**What to do:**
Copy the data exactly from the line that contains "Structures marked on this image (semi-automatic" through the line that contains "Pathologic diagnosis: Fibromyxosarcoma", keeping both end lines and leaving out everything else.

** Records for processing follows **

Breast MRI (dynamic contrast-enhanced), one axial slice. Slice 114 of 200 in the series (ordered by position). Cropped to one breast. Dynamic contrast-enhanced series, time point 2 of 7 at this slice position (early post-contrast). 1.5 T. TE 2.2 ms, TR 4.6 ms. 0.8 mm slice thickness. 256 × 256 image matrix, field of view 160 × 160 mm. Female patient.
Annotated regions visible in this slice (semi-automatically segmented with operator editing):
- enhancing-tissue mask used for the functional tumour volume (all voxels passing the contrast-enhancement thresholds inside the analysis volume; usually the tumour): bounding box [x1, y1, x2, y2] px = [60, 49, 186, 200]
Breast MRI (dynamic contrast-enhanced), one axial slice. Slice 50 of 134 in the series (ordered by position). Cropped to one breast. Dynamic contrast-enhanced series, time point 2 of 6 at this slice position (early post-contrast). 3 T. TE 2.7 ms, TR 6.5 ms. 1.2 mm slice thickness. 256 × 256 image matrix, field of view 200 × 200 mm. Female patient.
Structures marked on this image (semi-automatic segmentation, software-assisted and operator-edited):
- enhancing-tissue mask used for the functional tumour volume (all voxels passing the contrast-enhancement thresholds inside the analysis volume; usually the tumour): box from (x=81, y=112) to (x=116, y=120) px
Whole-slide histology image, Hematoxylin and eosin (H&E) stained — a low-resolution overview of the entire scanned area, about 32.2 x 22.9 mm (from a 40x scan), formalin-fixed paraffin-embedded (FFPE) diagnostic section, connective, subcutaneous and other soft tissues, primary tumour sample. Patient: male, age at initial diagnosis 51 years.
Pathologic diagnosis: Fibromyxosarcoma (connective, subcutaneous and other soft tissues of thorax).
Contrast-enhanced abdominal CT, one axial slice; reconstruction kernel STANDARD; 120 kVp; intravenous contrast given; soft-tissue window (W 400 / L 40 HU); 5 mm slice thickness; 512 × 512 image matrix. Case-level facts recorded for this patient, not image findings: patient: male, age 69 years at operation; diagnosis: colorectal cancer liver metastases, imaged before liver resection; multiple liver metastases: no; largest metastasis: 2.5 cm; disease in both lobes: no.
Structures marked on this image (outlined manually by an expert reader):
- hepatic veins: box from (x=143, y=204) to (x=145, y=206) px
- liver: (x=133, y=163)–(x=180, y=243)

** End of Records for processing **

**Exercise solution:**
Structures marked on this image (semi-automatic segmentation, software-assisted and operator-edited):
- enhancing-tissue mask used for the functional tumour volume (all voxels passing the contrast-enhancement thresholds inside the analysis volume; usually the tumour): box from (x=81, y=112) to (x=116, y=120) px
Whole-slide histology image, Hematoxylin and eosin (H&E) stained — a low-resolution overview of the entire scanned area, about 32.2 x 22.9 mm (from a 40x scan), formalin-fixed paraffin-embedded (FFPE) diagnostic section, connective, subcutaneous and other soft tissues, primary tumour sample. Patient: male, age at initial diagnosis 51 years.
Pathologic diagnosis: Fibromyxosarcoma (connective, subcutaneous and other soft tissues of thorax).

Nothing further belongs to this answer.